Excerpt to read:
[Start]

Our team is always seeking the latest news in the field of education. As advocates for a quality education for ALL students, we know we have to stay up-to-date on everything that’s going on in the education spheres of our nation…from the White House to the local public school district, from new legislation to the small acts of bravery and kindness made by a single teacher, from the milestones and celebrations to the hazardous injustices affecting many of our nations students.
Here are the best stories we came across last week…because we believe you should stay up-to-date, too!
New York City’s Pre-K program seems to be providing many benefits to the city’s young children. Not only are parents and teachers pleased, but students are showing great gains in their academic skills.
“An independent research firm hired by the city’s Department of Education found that families are highly satisfied with the program, which now serves more than 70,000 students, and that most teachers are happy with their jobs. Notably, the research — which was done with help from New York University — also found that students were gaining measurable academic skills.”
Federal Probe Finds Discrimination at Boston Latin via The Boston Globe
After an investigation at Boston Latin Public School, the government found that the school was in violation of the Civil Rights Act in several instances regarding student race.

[End]

Given material:
[Start]

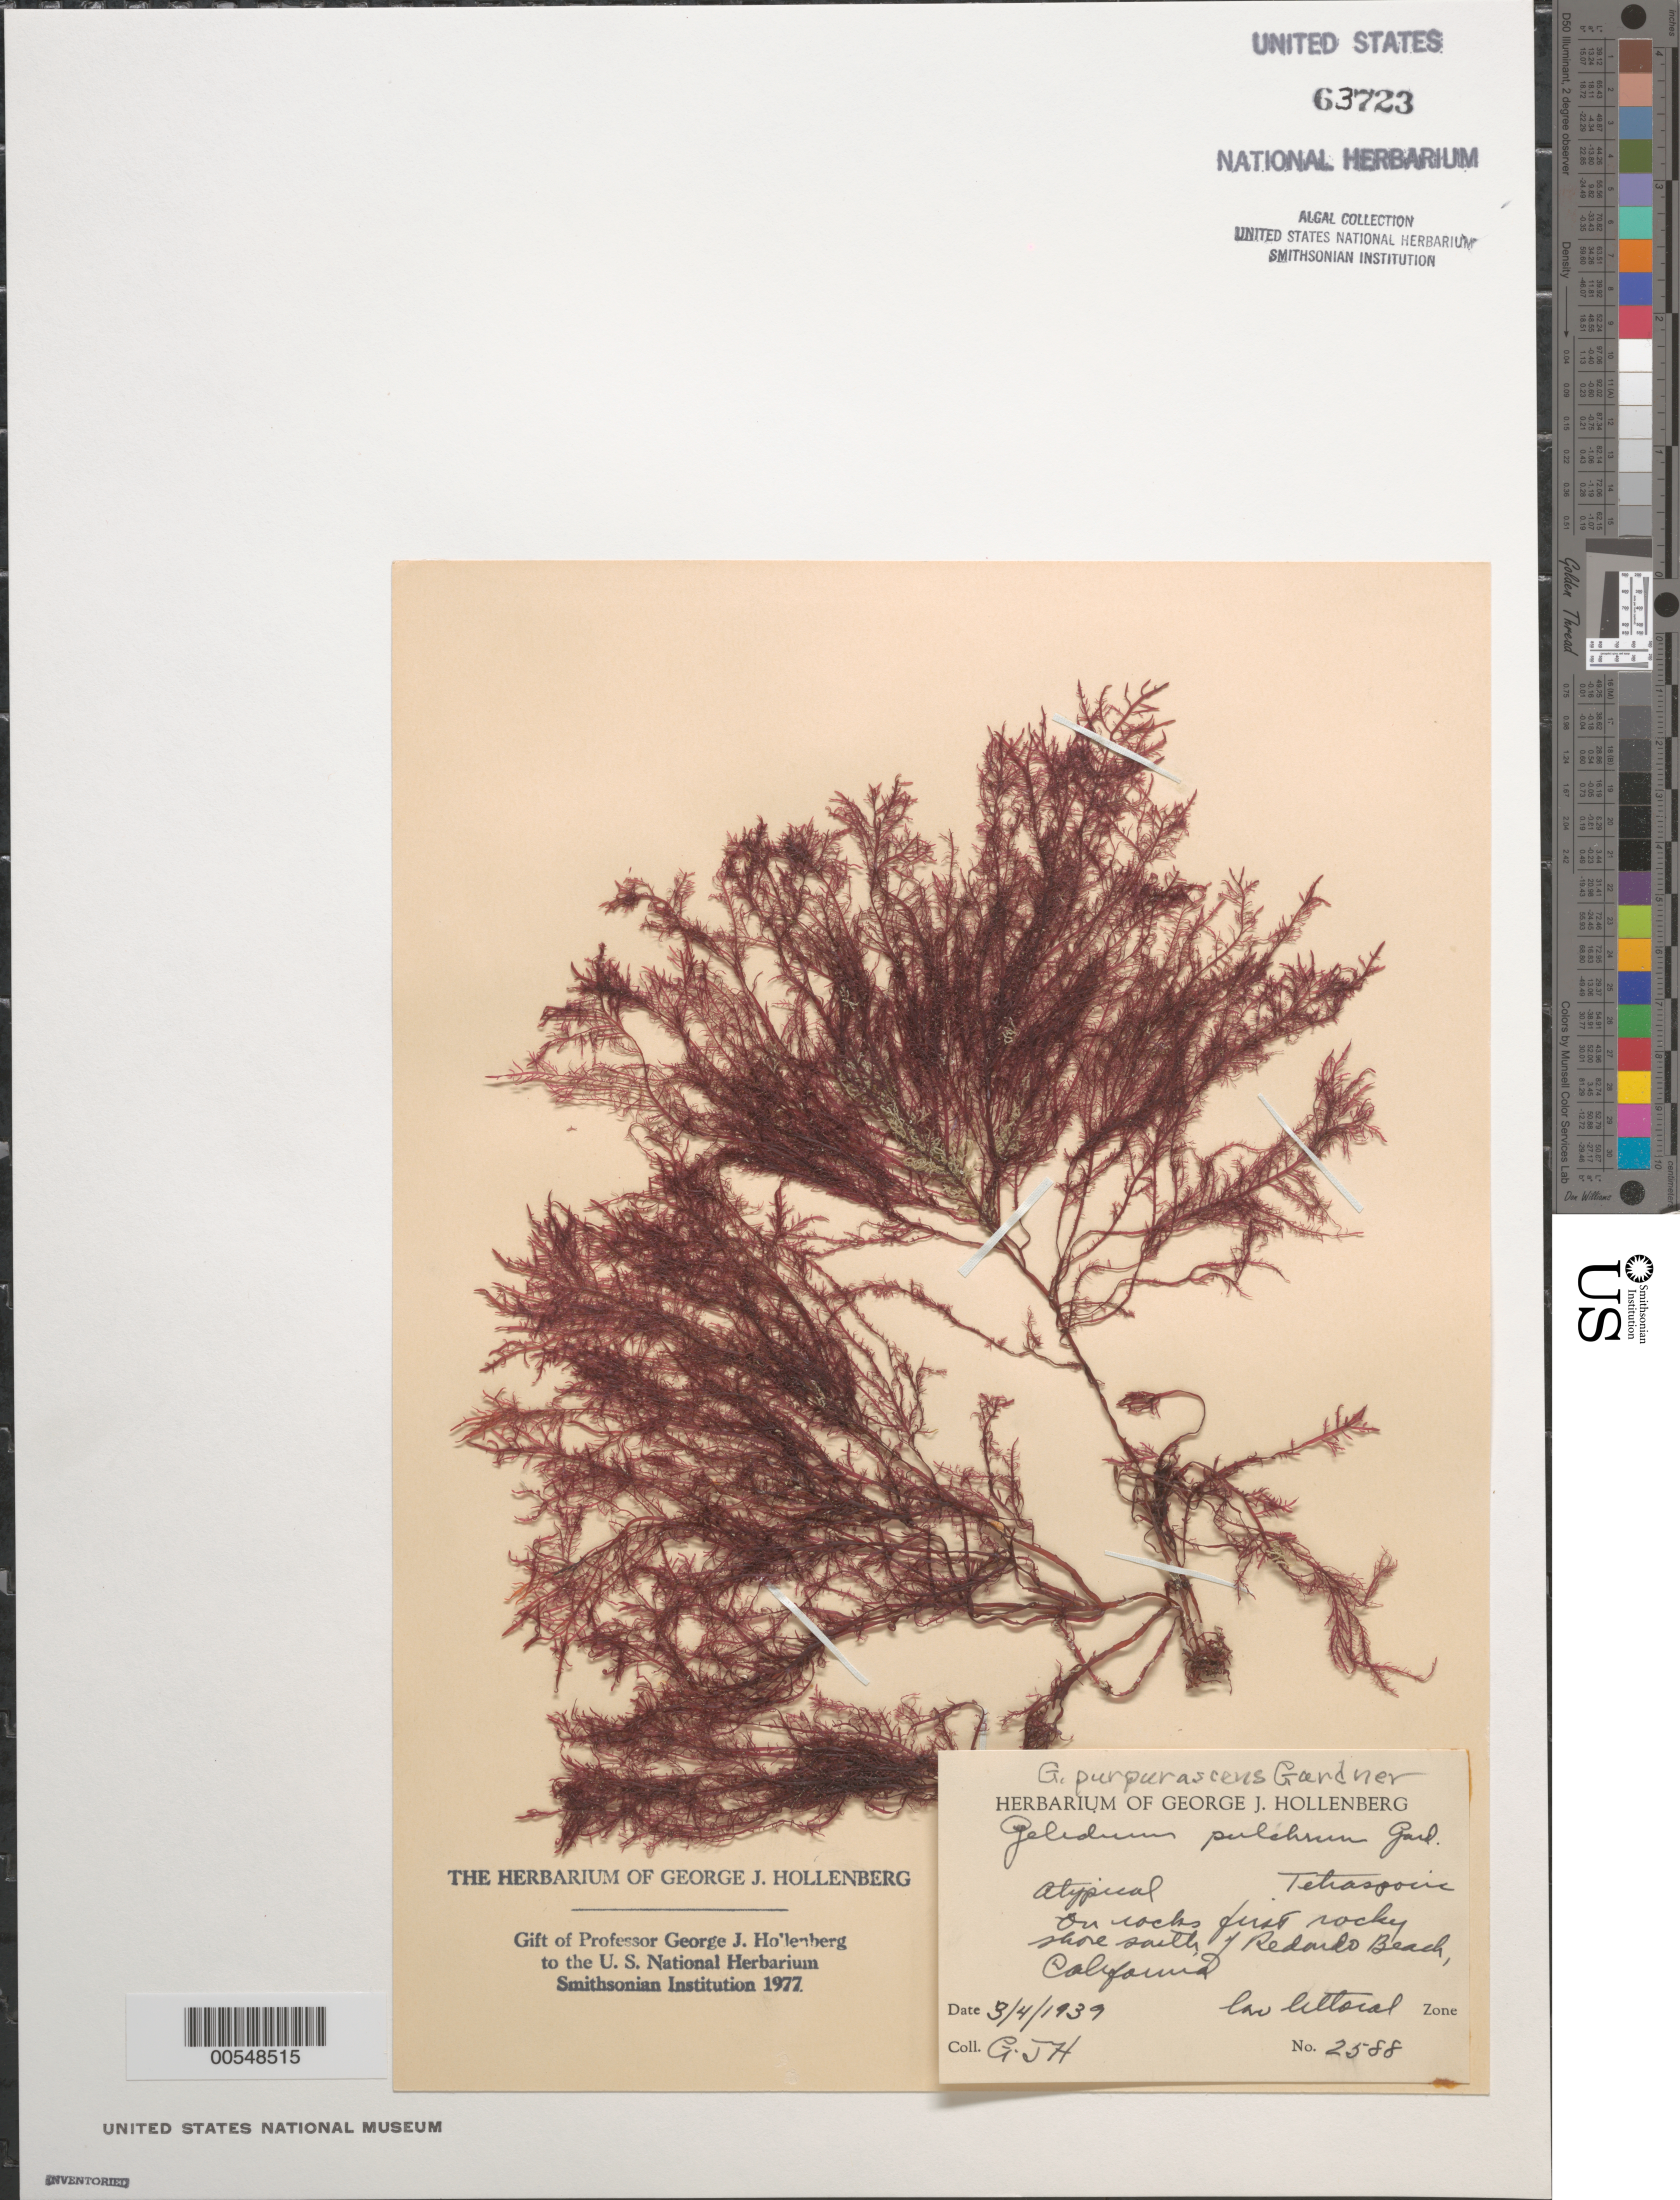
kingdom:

[End]

Tasks and exercises:
1/ In the education news roundup, how many students does New York City's Pre-K program now serve?
2/ Pick up the education news roundup after its last sentence and write the next part.

Answers for the tasks:
1/ More than 70,000 students.

2/
“The civil rights probe, commissioned in March, confirmed reports of discrimination first publicly made by students in January, including an incident in which a black female student was called a racial slur by a male student who also threatened to lynch her with an electrical cord. Ortiz found that the school’s mishandling of the incident was a direct violation of the Civil Rights Act, which prohibits discrimination and harassment at public schools.”
Opinion: Sorting Out the Issues in the Teacher Shortage Crisis via The 74 Million
The 74 Million shows the truth behind the numbers regarding the Teacher Shortage Crisis. Is it really as bad as it seems?
“The bottom line is that it is dicey to use historical figures on entrance or return rates of prospective or former teachers to inform what will happen to the future supply of new teachers. It is not difficult, however, to estimate the number of potential first-time teachers in a given year; this is just the number of recent graduates of teacher education programs.”
The New Reformers: City-Loving Millennials Who Want Quality Schools Not Tied to Their ZIP Code via The 74 Million
The 74 Million looks at the economics behind being a young millennial parent. The cities they want to live in don’t always have the best education options for their growing children.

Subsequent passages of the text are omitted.